Nesse sentido, carece de revisão por parte da sociedade brasileira e de seus representantes no Congresso Nacional o dispositivo do art.210, §1°, da Constituição (previsão de oferta obrigatória de ensino religioso, com matrícula facultativa), bem como sua regulamentação. Tal dispositivo é um corpo estranho no ordenamento constitucional de nosso Estado laico, com conseqüências negativas para o ensino e a cidadania. A realidade tem demonstrado que a previsão de “ensino religioso” se materializa nos sistemas estaduais e municipais de ensino como verdadeiro campo de disputas religiosas, absolutamente deletérias aos interesses do Estado, da sociedade e, destaque-se, das próprias crenças e confissões, veja-se nesse sentido a posição histórica de muitas delas a favor da laicidade estatal e, mais recentemente, contra a aprovação do Acordo com a Santa Sé, no que se alinham inclusive setores católicos. Nesse sentido, a formação religiosa é parte constituinte do direito à liberdade de crença e culto, devendo ser respeitada e protegida pelo Estado contra a interferência de terceiros, sendo exercida na esfera privada da família, da comunidade e de suas escolas e instituições confessionais.

Essa questão tem sido objeto de amplas discussões ao longo da história da educação brasileira, sendo certo que ainda não alcançamos o melhor modelo de definição, que estaria baseado no tripé: escola pública laica, liberdade para a abertura de escolas confessionais (sem financiamento público e respeitadas as normas estatais) e proteção à liberdade de crença e culto. No entanto, caso aprovada, a Concordata agravará profundamente as disputas religiosas na escola pública, e, com isso, difundirá em todo o território nacional as lutas por hegemonia já manifestas em algumas redes de ensino. No que seria um verdadeiro retrocesso até mesmo em relação à LDB, norma que atualmente delega aos sistemas de ensino a eleição dos conteúdos do ensino religioso e aponta para um modelo interconfessional (LDB, art.33), o Acordo retoma e praticamente consolida um modelo puramente confessional de ensino religioso, a ser loteado entre “católico e de outras confissões religiosas” (Mensagem n° 134/09, art.11, §1°).

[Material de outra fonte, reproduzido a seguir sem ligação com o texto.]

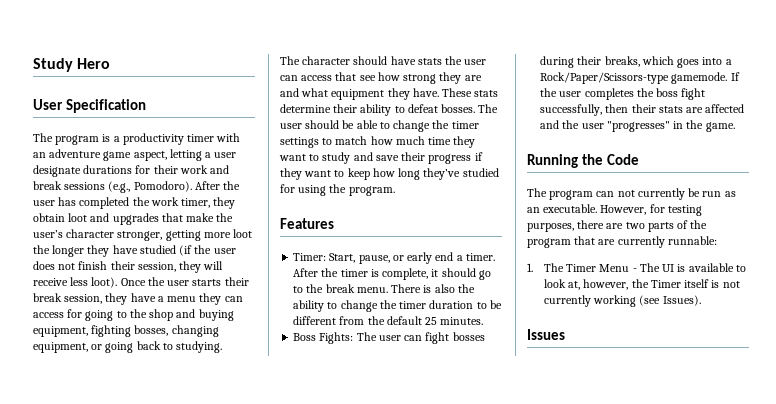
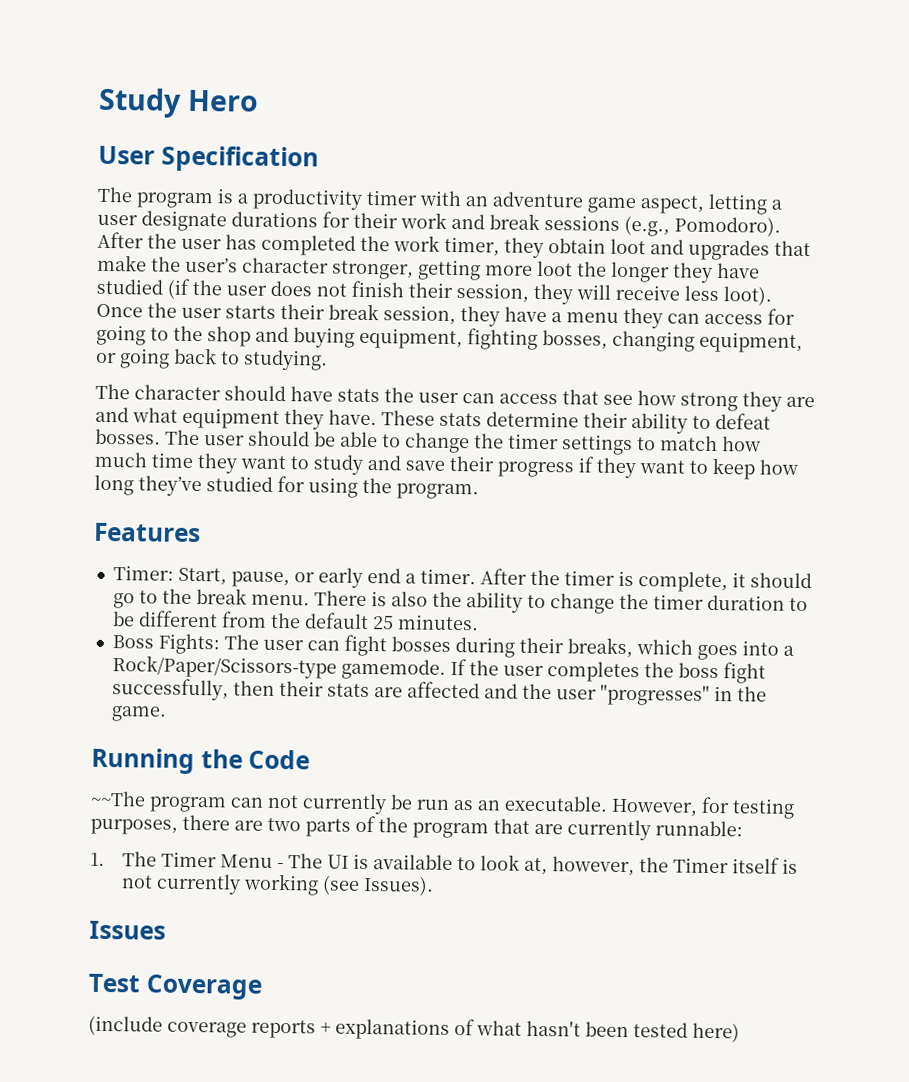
[527,188,547,197] The -> [90,790,146,807] ~~The
(565, 334) none -> [88,973,262,1000] [88,1015,740,1043] // Test Coverage // (include coverage reports + explanations of what hasn't been tested here)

Por tais razões, cabe às organizações, redes e movimentos (religiosos ou não), e principalmente aos educadores de todos os níveis, aos trabalhadores da educação, aos estudantes, às comunidades escolares e aos demais agrupamentos do campo educacional que historicamente tem lutado pelo escola pública laica enquanto elemento de qualidade reforçar as iniciativas críticas da sociedade brasileira à aprovação desta Concordata, quanto mais pela forma antidemocrática como esta vem se dando. Cabe a todos o chamado para que manifestem sua posição crítica ao Congresso e aos meios de comunicação, bem como a promoção do debate público, em respeito à efetiva liberdade de crença.